Disampaikan oleh Direktur RSUD RAA Tjokronegoro Purworejo, dr. Dony Prihartanto, M.P.H., bahwa transformasi pelayanan kesehatan yang masif membawa dinamika, sehingga jajaran RSUD RAA Tjokronegoro Purworejo dihadapkan pada beberapa aspek untuk menjaga kualitas, termasuk aspek hukum.
“Kami berharap kerjasama ini sebagai langkah strategis untuk pelayanan publik yang lebih berkualitas, berintegriras, dan akutabel. Termasuk juga harapan agar langkah yang dilakukan sesuai koridor hukum dan perundang-undangan yang berlaku,” katanya.
Kerja sama dengan Kejaksaan Negeri Purworejo sudah dilakukan selama lima tahun sejak tahun 2021. Perjanjian kerja sama kali ini dilakukan selama dua tahun yakni pada tahun 2026 hingga 2028.
“Kami berterima kasih atas kerja sama dan supportnya selama ini. Termasuk tahun 2025 banyak kegiatan yang berkaitan dengan pengadaan dan konstruksi, pihak Kejaksaan selalu mendampingi sehingga bisa dilaksanakan dengan baik,” ujarnya.

Sementara itu Kepala Kejaksaan Negeri Purworejo Widi Trismono, S.H., M.H., mengatakan bahwa MoU merupakan langkah strategis untuk menciptakan pemerintahan yang bersih dan berwibawa.

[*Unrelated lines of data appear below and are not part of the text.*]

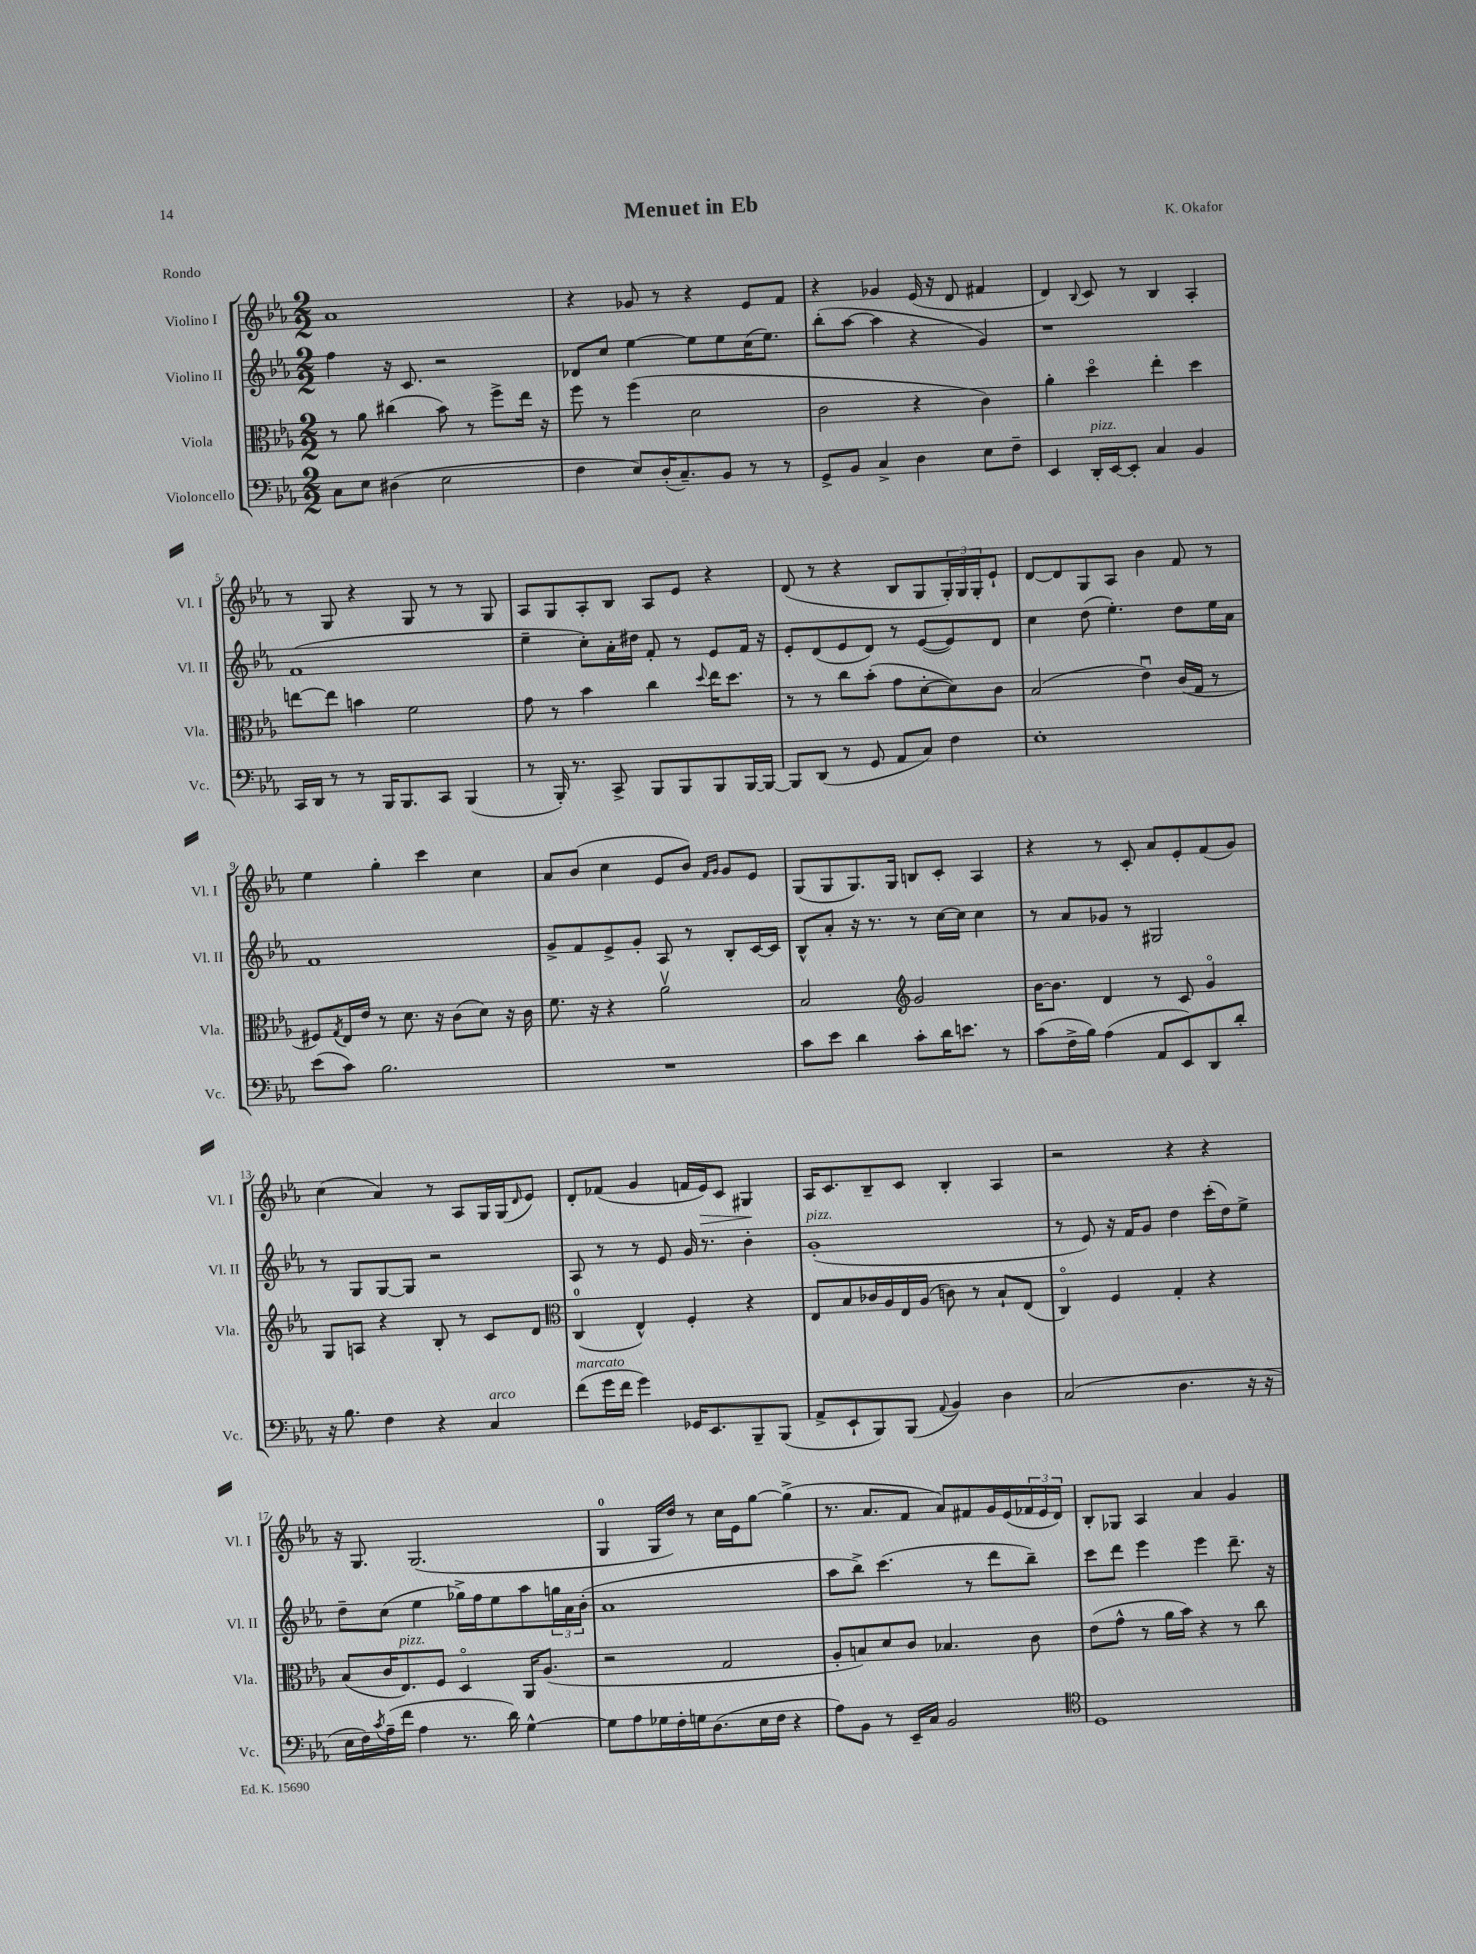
\header { title = "Menuet in Eb" composer = "K. Okafor" piece = "Rondo" }
<<
\new StaffGroup <<
\new Staff = "s0" \with { instrumentName = "Violino I" shortInstrumentName = "Vl. I" } {
    \clef treble \key ees \major \numericTimeSignature \time 2/2
    aes'1 |
    r4 ges'8 r8 r4 ees'8 f'8 |
    r4 ges'4 ees'16( r16 d'8 fis'4 |
    d'4) \appoggiatura { bes8 } c'8 r8 bes4 aes4-. |
    r8 g8 r4 g8 r8 r8 g8 |
    aes8 g8 aes8-. bes8 aes8 ees'8 r4 |
    d'8( r8 r4 bes8 g8 \tuplet 3/2 { g16-.) g16 g16-. } ees'8-! |
    d'8~ d'8 g8 aes8 bes'4 f'8 r8 |
    ees''4 g''4-. c'''4 c''4 |
    aes'8 bes'8( c''4 ees'8 bes'8) \grace { f'16 g'16 } g'8 ees'8 |
    g8( g8 g8.) g16 b8 c'8-. aes4 |
    r4 r8 c'8-. aes'8 ees'8-. f'8( g'8) |
    c''4( aes'4) r8 aes8 g16 g16( \grace { d'16 } ees'8) |
    d'8-. fes'8( g'4 f'16 ees'16\>) c'8 gis4\! |
    aes16 c'8. bes8-- c'8 bes4-. aes4 |
    r2 r4 r4 |
    r16 g8. g2.( |
    g4-0 g16 d''16) r8 c''16 ees'16 g''8~ g''4->( |
    r8. aes'8. f'8 aes'8) fis'8 g'16 ees'16( \tuplet 3/2 { fes'16 ees'16 d'16) } |
    bes8-. ges8 aes4 aes'4 g'4 \bar "|." |
}
\new Staff = "s1" \with { instrumentName = "Violino II" shortInstrumentName = "Vl. II" } {
    \clef treble \key ees \major \numericTimeSignature \time 2/2
    f''4 r16 c'8. r2 |
    des'8 c''8 ees''4~ ees''8 ees''8 c''16( ees''8.) |
    bes''8-.( aes''8~ aes''4 r4 g'4) |
    r1 |
    f'1( |
    ees''4-- c''8-.) aes'16-. dis''16 f'8-. r8 ees'8 f'16 r16 |
    ees'8-. d'8( ees'8 d'8) r8 ees'8~( ees'8) d'8 |
    c''4 d''8( ees''4.-.) d''8 ees''16 aes'16 |
    f'1 |
    g'8-> f'8 ees'8-> g'8-. aes8 r8 bes8-. c'16~ c'16 |
    bes8-^ aes'8-. r16 r8. r8 c''16~ c''16 c''4 |
    r8 aes'8 ges'8 r8 gis2 |
    r8 g8 g8~ g8 r2 |
    aes8 r8 r8 ees'8 g'16 r8. bes'4-. |
    g'1-.^\markup { \italic "pizz." }( |
    r8 ees'8) r16 f'16 g'8 d''4 c'''16-.( d''16) ees''8-> |
    d''8-- c''8( ees''4 ges''16->) f''16 ees''8 aes''8 \tuplet 3/2 { g''16 aes'16 bes'16-.( } |
    aes'1 |
    aes''8 bes''8->) c'''4.( r8 d'''8 bes''8--) |
    c'''8 d'''8 ees'''4 ees'''4 d'''8.-- r16 \bar "|." |
}
\new Staff = "s2" \with { instrumentName = "Viola" shortInstrumentName = "Vla." } {
    \clef alto \key ees \major \numericTimeSignature \time 2/2
    r8 aes'8 cis''4( bes'8) r8 f''8-> ees''16 r16 |
    f''8 r8 f''4( d'2 |
    c'2 r4 c'4) |
    aes'4-. d''4\flageolet ees''4-. d''4 |
    e''8~ e''8 b'4 f'2 |
    g'8 r8 bes'4 c''4 \appoggiatura { d''8 } ees''16 d''8. |
    r8 r8 c''8 bes'8-.( g'8 d'8~-. d'8) c'8 |
    bes2( ees'4\downbow) c'16( g16 r8 |
    fis8) \acciaccatura { g8 } ees16 ees'16 r8 d'8. r16 c'8( d'8) r16 c'16 |
    f'8. r16 r4 aes'2\upbow |
    bes2 \clef treble g'2 |
    bes'16~ bes'8. d'4 r8 c'8 g'4\flageolet |
    g8 a8 r4 bes8-. r8 c'8 d'8 |
    \clef alto c4-0( ees4-^) f4-. r4 |
    ees8 bes8 ces'16 aes16 ees16 aes16( c'8) r8 bes8-! ees8( |
    c4\flageolet) f4 g4-. r4 |
    bes8( c'16 ees8.^\markup { \italic "pizz." }) f8 d4\flageolet aes,16 aes8.( |
    r2 g2 |
    aes8-. b8) d'8 c'8 bes4. c'8 |
    ees'8( g'8-^ r8 aes'16 bes'16) r4 r8 c''8 \bar "|." |
}
\new Staff = "s3" \with { instrumentName = "Violoncello" shortInstrumentName = "Vc." } {
    \clef bass \key ees \major \numericTimeSignature \time 2/2
    c8 ees8 dis4( ees2 |
    f4 ees8) d16-.( c8.--) bes,8 r8 r8 |
    g,8-> bes,8 c4-> d4 ees8 f8-- |
    ees,4 d,16-.^\markup { \italic "pizz." } ees,16~ ees,8-. c4 bes,4 |
    c,16 d,16 r8 r8 bes,,16 bes,,8. c,8 bes,,4( |
    r8 bes,,16-.) r8. c,8-> bes,,8 bes,,8 bes,,8 bes,,16~ bes,,16~ |
    bes,,8 d,8( r8 g,8 aes,8 c8) f4 |
    ees1-. |
    ees'8( c'8) bes2. |
    R1 |
    c'8 ees'8 d'4 c'8-. d'16 e'8. r8 |
    c'8( f16-> bes16) aes4( aes,8 ees,8) d,8 d'8-. |
    r16 bes8. f4 r4 c4^\markup { \italic "arco" } |
    f'8^\markup { \italic "marcato" }( g'16 f'16 g'4) ges,16 ees,8. bes,,8-- bes,,8( |
    aes,8-> ees,8-! bes,,8) bes,,8( \appoggiatura { aes,8 } bes,4) d4 |
    c2( d4. r16 r16 |
    ees16 f16) \acciaccatura { c'8 } aes16--( f'16 aes4 r8. d'16) g4~-^ |
    g8 aes8 ges16 f16-. g16 d8.( ees16 f16 r4 |
    aes8) bes,8 r8 ees,16-- c16 bes,2 |
    \clef tenor d1 \bar "|." |
}
>>
>>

“RSUD RAA Tjokronegoro sebagai layanan publik bidang kesehatan juga memiliki masalah yang cukup kompleks, termasuk pengadaan barang dan juga pengaduan masyarakat terkait pelayanan. Melalui kerja sama ini Kejaksaan hadir bukan untuk mencari kesalahan melainkan sebagai mitra bagi RSUD RAA Tjokronegoro,” katanya.
Lebih jauh disampaikan pihak Kejaksaan Negeri Purworejo memberikan pendampingan hukum untuk memastikan proyek strategis berjalan sesuai koridor. Juga sebagai mediator bila terjadi sengketa.
“Harapannya jajaran RSUD RAA Tjokronegoro dapat tenang dan fokus kepada pelayanan masyarakat tanpa perlu cemas. Penandatanganan ini tidak hanya seremonial saja, melainkan lebih kepada komitmen untuk memberikan yang terbaik bagi masyarakat Purworejo,” pungkasnya.